As we Australians know, the Great Barrier Reef is writhing through a serious crisis. A warming planet alongside a series of bleaching events has left it a bland mere skeleton of its former vibrancy, with half the coral certainly dead.
However, there is another environmental apocalypse befalling another of our greatest ecological landmarks. The ancient Daintree rainforest has survived the previous 150 million years, but it may not survive us.
Despite it taking up less than 0.1% of our continent, it houses over a third of our mammal species, 41% of our freshwater fish species, half of our bird species, and the majority of our butterfly species. In fact, on the list of irreplaceable world heritage areas, it comes 2nd out of 173,000, and we’re set to lose it.
While old reports have predicted that we will lose half our endemic species by the end of this century, researchers at the Wet Tropics Management Authority at James Cook University suggest that it may happen sooner.
“Extreme heat is the Wet Tropics World Heritage Area’s coral bleaching event equivalent,” said the management authority in a recent statement, “with some mountain adapted species, like the lemuroid ringtail possum, unable to survive even a day of temperatures above 29 degrees Celsius.”

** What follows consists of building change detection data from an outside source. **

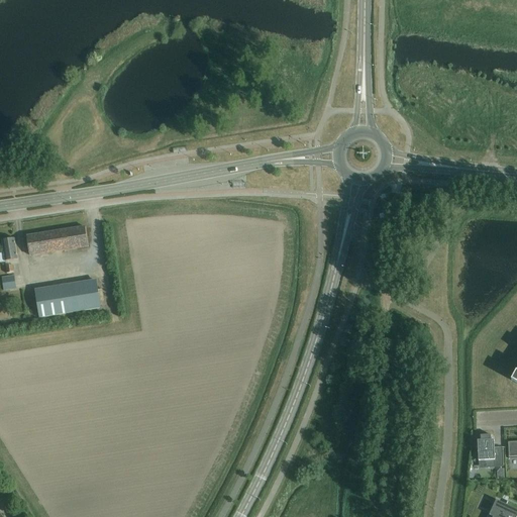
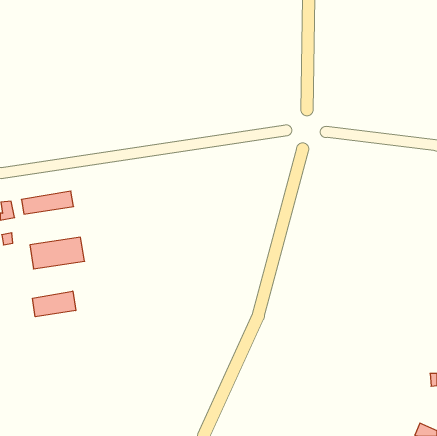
building: none -> [33,291,76,317]
building: [476,434,504,466] -> none

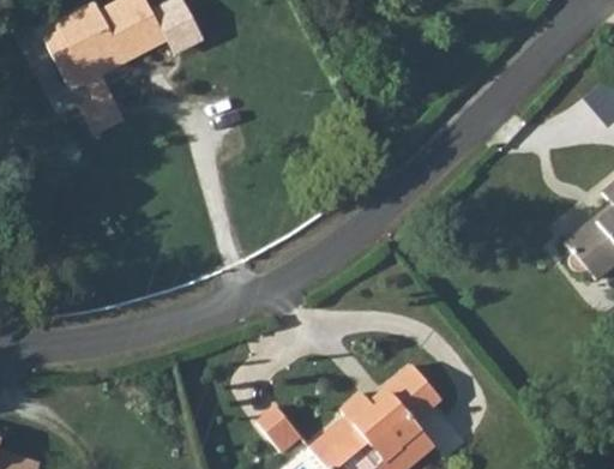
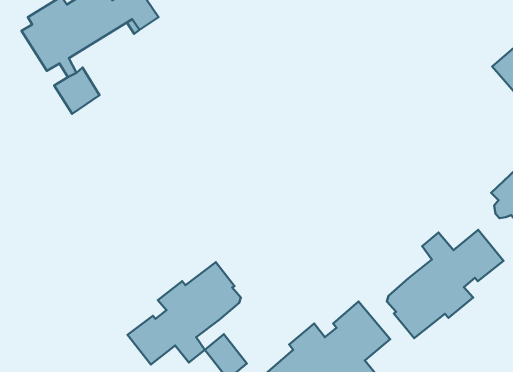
building: none -> [387,230,503,338]
building: none -> [128,262,241,365]

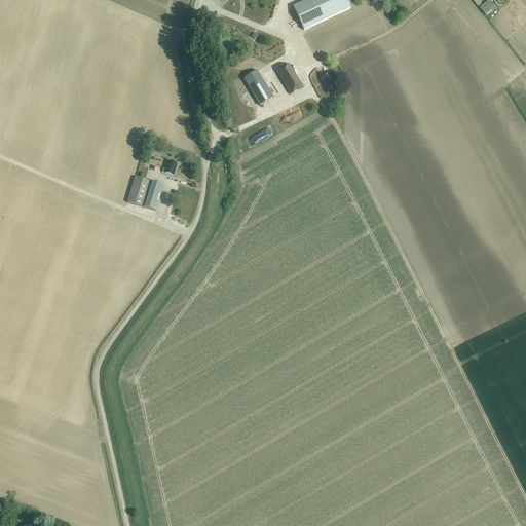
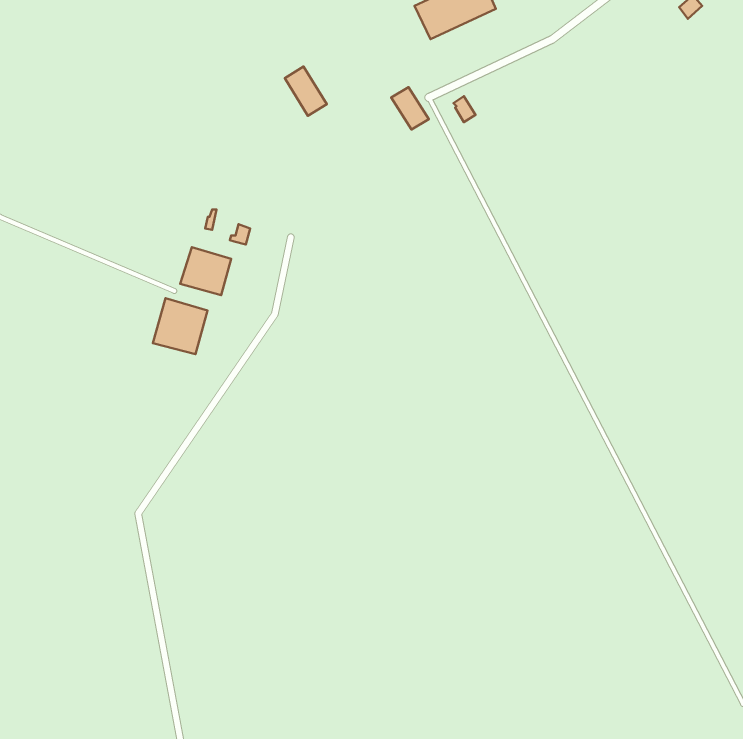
building: [243,68,273,103] -> [285,66,327,116]
building: none -> [153,298,208,354]

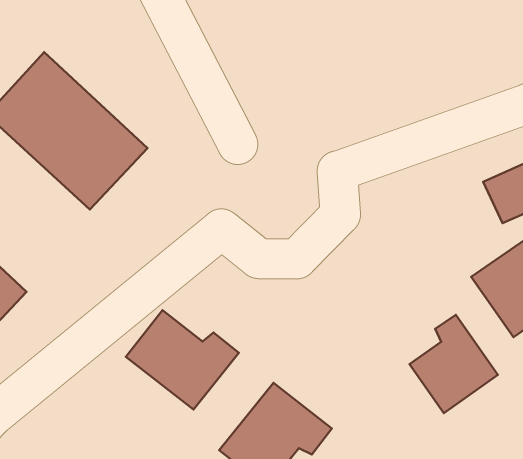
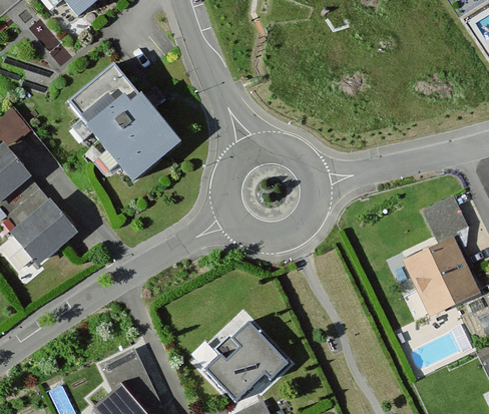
building: [126,310,239,410] -> none
building: [409,315,498,413] -> none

We all remember the hellish worst-ever summer we just lived through. In the Daintree, temperatures on the highest mountain in the wet tropics hit 39 degrees Celsius six times. Due to deforestation, the researchers claim, these heat waves could prove catastrophic.
As it stands, roughly 50% of tropical Queensland’s forest has already been destroyed, and about 52% of the wet tropics is now under pasture.
The researchers are now convinced that several key animals in the wet tropics are under severe and immediate threat directly from climate change.
“While, understandably, the Great Barrier Reef has received significant funding to address climate change impacts in recent years,” the statement reads, “investment in terrestrial World Heritage Areas has not been commensurate with the urgency for mitigating climate impacts on their World Heritage values.”
The head of the Australian Conservation Foundation, Kelly O’Shanassy, has asked political leaders to explain how they would protect these natural wonders from further harm.
“Ultimately we are witnessing the destruction by climate change of one of the most ecologically important and beautiful places in the world that we as Australians have promised to look after on behalf of all humankind,” she said.